┏━━

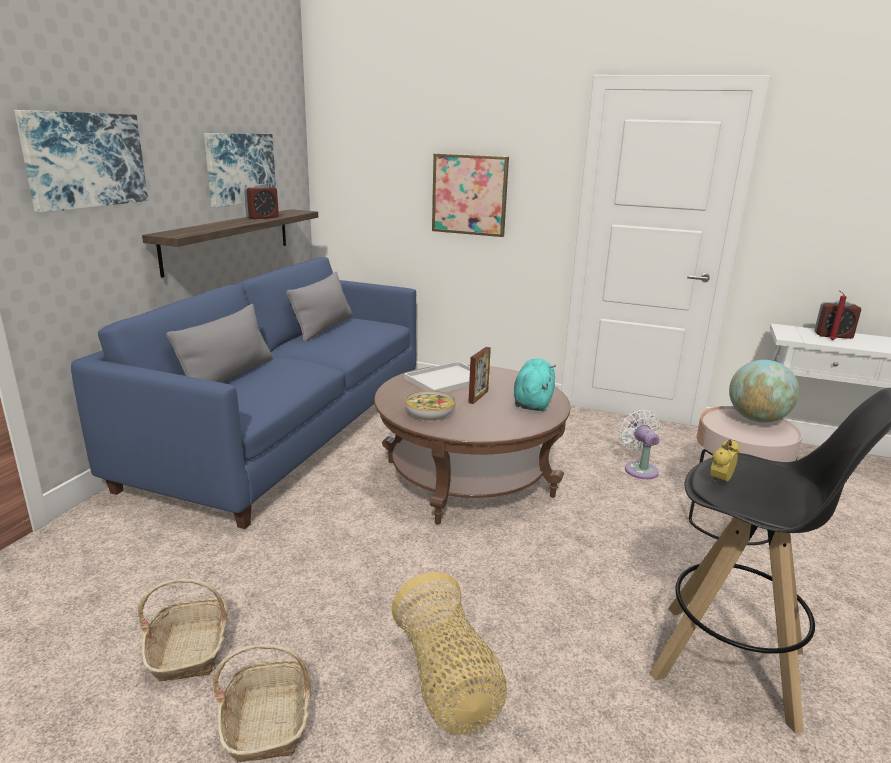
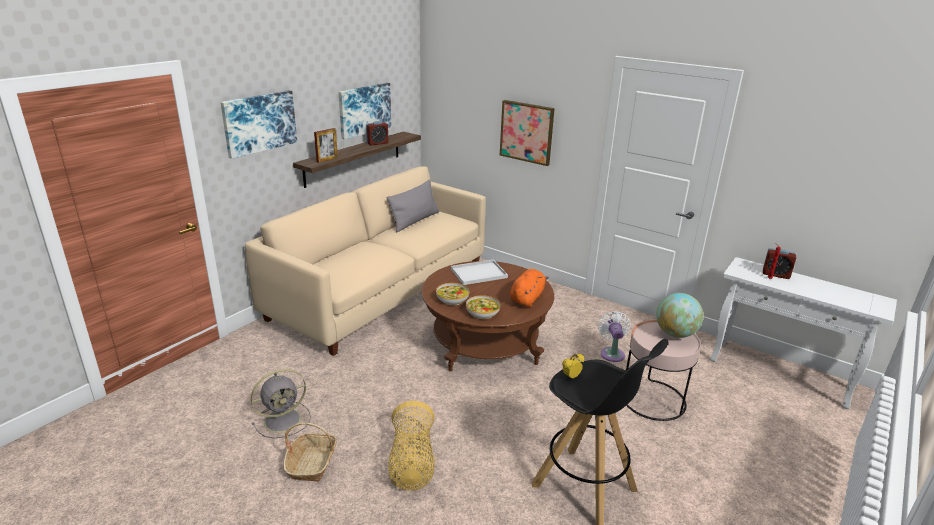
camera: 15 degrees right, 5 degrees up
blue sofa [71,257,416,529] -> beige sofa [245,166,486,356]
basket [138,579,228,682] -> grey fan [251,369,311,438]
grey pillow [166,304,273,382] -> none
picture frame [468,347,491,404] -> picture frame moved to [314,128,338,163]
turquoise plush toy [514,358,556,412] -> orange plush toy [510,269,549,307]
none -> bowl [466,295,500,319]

┗━━

» **Work task**
Print the entries again exactly as they appear above. Do not print the pictures.

» **Exercise output**
camera: 15 degrees right, 5 degrees up
blue sofa [71,257,416,529] -> beige sofa [245,166,486,356]
basket [138,579,228,682] -> grey fan [251,369,311,438]
grey pillow [166,304,273,382] -> none
picture frame [468,347,491,404] -> picture frame moved to [314,128,338,163]
turquoise plush toy [514,358,556,412] -> orange plush toy [510,269,549,307]
none -> bowl [466,295,500,319]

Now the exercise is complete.